**GIVEN REQUEST**: Copy every line of the listing below with no changes.

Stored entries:
--
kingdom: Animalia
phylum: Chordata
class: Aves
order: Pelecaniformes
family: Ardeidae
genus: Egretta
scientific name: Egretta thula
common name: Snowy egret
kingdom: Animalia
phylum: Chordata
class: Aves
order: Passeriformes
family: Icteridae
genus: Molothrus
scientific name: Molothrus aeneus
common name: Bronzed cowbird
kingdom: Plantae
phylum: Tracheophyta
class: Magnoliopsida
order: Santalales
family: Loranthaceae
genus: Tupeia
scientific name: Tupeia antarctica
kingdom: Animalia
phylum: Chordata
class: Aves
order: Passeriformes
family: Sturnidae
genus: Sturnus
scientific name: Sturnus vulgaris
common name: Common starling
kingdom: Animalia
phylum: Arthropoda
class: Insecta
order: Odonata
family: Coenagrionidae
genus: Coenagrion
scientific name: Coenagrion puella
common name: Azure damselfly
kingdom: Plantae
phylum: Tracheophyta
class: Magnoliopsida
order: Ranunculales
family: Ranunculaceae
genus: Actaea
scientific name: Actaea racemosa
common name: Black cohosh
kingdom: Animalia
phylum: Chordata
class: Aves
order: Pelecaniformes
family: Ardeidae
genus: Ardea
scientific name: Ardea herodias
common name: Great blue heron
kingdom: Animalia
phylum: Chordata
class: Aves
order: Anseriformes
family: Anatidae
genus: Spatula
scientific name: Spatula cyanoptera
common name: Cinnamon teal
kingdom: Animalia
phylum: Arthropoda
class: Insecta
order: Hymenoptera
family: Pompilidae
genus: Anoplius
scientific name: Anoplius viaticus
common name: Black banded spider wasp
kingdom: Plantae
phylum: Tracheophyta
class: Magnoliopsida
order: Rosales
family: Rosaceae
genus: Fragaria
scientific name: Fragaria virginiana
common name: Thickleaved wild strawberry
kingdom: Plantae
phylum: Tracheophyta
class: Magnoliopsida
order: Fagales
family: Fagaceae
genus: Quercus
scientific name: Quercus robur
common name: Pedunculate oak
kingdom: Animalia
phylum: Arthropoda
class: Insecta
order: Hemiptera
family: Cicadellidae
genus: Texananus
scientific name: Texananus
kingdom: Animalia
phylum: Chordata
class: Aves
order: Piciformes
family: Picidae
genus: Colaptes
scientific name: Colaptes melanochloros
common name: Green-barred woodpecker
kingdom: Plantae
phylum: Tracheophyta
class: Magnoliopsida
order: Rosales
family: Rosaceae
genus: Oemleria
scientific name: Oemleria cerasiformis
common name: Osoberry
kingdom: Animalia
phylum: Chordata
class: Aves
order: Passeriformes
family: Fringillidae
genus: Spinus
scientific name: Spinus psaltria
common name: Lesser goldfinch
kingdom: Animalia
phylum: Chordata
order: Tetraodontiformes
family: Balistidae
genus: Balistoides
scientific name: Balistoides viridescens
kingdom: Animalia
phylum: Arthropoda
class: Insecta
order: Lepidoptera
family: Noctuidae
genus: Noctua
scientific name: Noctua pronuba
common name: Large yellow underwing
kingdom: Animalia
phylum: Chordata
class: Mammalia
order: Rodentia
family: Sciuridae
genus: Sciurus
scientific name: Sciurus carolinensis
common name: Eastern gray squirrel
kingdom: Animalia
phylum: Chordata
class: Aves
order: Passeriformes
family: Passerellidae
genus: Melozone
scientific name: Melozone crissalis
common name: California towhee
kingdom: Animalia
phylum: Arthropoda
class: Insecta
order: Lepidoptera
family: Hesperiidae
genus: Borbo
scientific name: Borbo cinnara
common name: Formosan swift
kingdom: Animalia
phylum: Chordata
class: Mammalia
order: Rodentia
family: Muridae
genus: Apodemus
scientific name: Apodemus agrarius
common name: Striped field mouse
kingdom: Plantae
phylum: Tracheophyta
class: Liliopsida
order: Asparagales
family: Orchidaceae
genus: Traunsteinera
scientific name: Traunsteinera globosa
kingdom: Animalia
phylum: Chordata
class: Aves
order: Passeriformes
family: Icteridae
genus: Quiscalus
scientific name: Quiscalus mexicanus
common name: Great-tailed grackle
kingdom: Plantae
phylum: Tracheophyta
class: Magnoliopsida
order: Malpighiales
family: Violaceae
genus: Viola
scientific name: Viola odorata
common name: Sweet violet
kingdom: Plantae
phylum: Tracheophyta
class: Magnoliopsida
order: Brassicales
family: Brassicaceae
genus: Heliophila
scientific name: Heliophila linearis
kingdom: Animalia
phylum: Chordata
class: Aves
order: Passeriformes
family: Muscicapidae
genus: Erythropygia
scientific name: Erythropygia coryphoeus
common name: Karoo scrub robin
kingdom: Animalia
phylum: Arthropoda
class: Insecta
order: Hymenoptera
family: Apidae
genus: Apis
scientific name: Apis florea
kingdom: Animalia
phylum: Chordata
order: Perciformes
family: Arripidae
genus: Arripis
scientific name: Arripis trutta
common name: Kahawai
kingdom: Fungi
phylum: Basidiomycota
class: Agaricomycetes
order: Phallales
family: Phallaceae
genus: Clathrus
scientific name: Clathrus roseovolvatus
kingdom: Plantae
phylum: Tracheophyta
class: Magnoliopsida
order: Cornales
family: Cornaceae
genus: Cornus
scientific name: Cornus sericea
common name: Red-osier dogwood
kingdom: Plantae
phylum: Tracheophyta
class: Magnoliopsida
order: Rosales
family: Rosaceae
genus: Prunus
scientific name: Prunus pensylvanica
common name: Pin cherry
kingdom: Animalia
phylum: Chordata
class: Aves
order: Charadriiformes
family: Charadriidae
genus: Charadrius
--
**CORRECT RESPONSE**:
kingdom: Animalia
phylum: Chordata
class: Aves
order: Pelecaniformes
family: Ardeidae
genus: Egretta
scientific name: Egretta thula
common name: Snowy egret
kingdom: Animalia
phylum: Chordata
class: Aves
order: Passeriformes
family: Icteridae
genus: Molothrus
scientific name: Molothrus aeneus
common name: Bronzed cowbird
kingdom: Plantae
phylum: Tracheophyta
class: Magnoliopsida
order: Santalales
family: Loranthaceae
genus: Tupeia
scientific name: Tupeia antarctica
kingdom: Animalia
phylum: Chordata
class: Aves
order: Passeriformes
family: Sturnidae
genus: Sturnus
scientific name: Sturnus vulgaris
common name: Common starling
kingdom: Animalia
phylum: Arthropoda
class: Insecta
order: Odonata
family: Coenagrionidae
genus: Coenagrion
scientific name: Coenagrion puella
common name: Azure damselfly
kingdom: Plantae
phylum: Tracheophyta
class: Magnoliopsida
order: Ranunculales
family: Ranunculaceae
genus: Actaea
scientific name: Actaea racemosa
common name: Black cohosh
kingdom: Animalia
phylum: Chordata
class: Aves
order: Pelecaniformes
family: Ardeidae
genus: Ardea
scientific name: Ardea herodias
common name: Great blue heron
kingdom: Animalia
phylum: Chordata
class: Aves
order: Anseriformes
family: Anatidae
genus: Spatula
scientific name: Spatula cyanoptera
common name: Cinnamon teal
kingdom: Animalia
phylum: Arthropoda
class: Insecta
order: Hymenoptera
family: Pompilidae
genus: Anoplius
scientific name: Anoplius viaticus
common name: Black banded spider wasp
kingdom: Plantae
phylum: Tracheophyta
class: Magnoliopsida
order: Rosales
family: Rosaceae
genus: Fragaria
scientific name: Fragaria virginiana
common name: Thickleaved wild strawberry
kingdom: Plantae
phylum: Tracheophyta
class: Magnoliopsida
order: Fagales
family: Fagaceae
genus: Quercus
scientific name: Quercus robur
common name: Pedunculate oak
kingdom: Animalia
phylum: Arthropoda
class: Insecta
order: Hemiptera
family: Cicadellidae
genus: Texananus
scientific name: Texananus
kingdom: Animalia
phylum: Chordata
class: Aves
order: Piciformes
family: Picidae
genus: Colaptes
scientific name: Colaptes melanochloros
common name: Green-barred woodpecker
kingdom: Plantae
phylum: Tracheophyta
class: Magnoliopsida
order: Rosales
family: Rosaceae
genus: Oemleria
scientific name: Oemleria cerasiformis
common name: Osoberry
kingdom: Animalia
phylum: Chordata
class: Aves
order: Passeriformes
family: Fringillidae
genus: Spinus
scientific name: Spinus psaltria
common name: Lesser goldfinch
kingdom: Animalia
phylum: Chordata
order: Tetraodontiformes
family: Balistidae
genus: Balistoides
scientific name: Balistoides viridescens
kingdom: Animalia
phylum: Arthropoda
class: Insecta
order: Lepidoptera
family: Noctuidae
genus: Noctua
scientific name: Noctua pronuba
common name: Large yellow underwing
kingdom: Animalia
phylum: Chordata
class: Mammalia
order: Rodentia
family: Sciuridae
genus: Sciurus
scientific name: Sciurus carolinensis
common name: Eastern gray squirrel
kingdom: Animalia
phylum: Chordata
class: Aves
order: Passeriformes
family: Passerellidae
genus: Melozone
scientific name: Melozone crissalis
common name: California towhee
kingdom: Animalia
phylum: Arthropoda
class: Insecta
order: Lepidoptera
family: Hesperiidae
genus: Borbo
scientific name: Borbo cinnara
common name: Formosan swift
kingdom: Animalia
phylum: Chordata
class: Mammalia
order: Rodentia
family: Muridae
genus: Apodemus
scientific name: Apodemus agrarius
common name: Striped field mouse
kingdom: Plantae
phylum: Tracheophyta
class: Liliopsida
order: Asparagales
family: Orchidaceae
genus: Traunsteinera
scientific name: Traunsteinera globosa
kingdom: Animalia
phylum: Chordata
class: Aves
order: Passeriformes
family: Icteridae
genus: Quiscalus
scientific name: Quiscalus mexicanus
common name: Great-tailed grackle
kingdom: Plantae
phylum: Tracheophyta
class: Magnoliopsida
order: Malpighiales
family: Violaceae
genus: Viola
scientific name: Viola odorata
common name: Sweet violet
kingdom: Plantae
phylum: Tracheophyta
class: Magnoliopsida
order: Brassicales
family: Brassicaceae
genus: Heliophila
scientific name: Heliophila linearis
kingdom: Animalia
phylum: Chordata
class: Aves
order: Passeriformes
family: Muscicapidae
genus: Erythropygia
scientific name: Erythropygia coryphoeus
common name: Karoo scrub robin
kingdom: Animalia
phylum: Arthropoda
class: Insecta
order: Hymenoptera
family: Apidae
genus: Apis
scientific name: Apis florea
kingdom: Animalia
phylum: Chordata
order: Perciformes
family: Arripidae
genus: Arripis
scientific name: Arripis trutta
common name: Kahawai
kingdom: Fungi
phylum: Basidiomycota
class: Agaricomycetes
order: Phallales
family: Phallaceae
genus: Clathrus
scientific name: Clathrus roseovolvatus
kingdom: Plantae
phylum: Tracheophyta
class: Magnoliopsida
order: Cornales
family: Cornaceae
genus: Cornus
scientific name: Cornus sericea
common name: Red-osier dogwood
kingdom: Plantae
phylum: Tracheophyta
class: Magnoliopsida
order: Rosales
family: Rosaceae
genus: Prunus
scientific name: Prunus pensylvanica
common name: Pin cherry
kingdom: Animalia
phylum: Chordata
class: Aves
order: Charadriiformes
family: Charadriidae
genus: Charadrius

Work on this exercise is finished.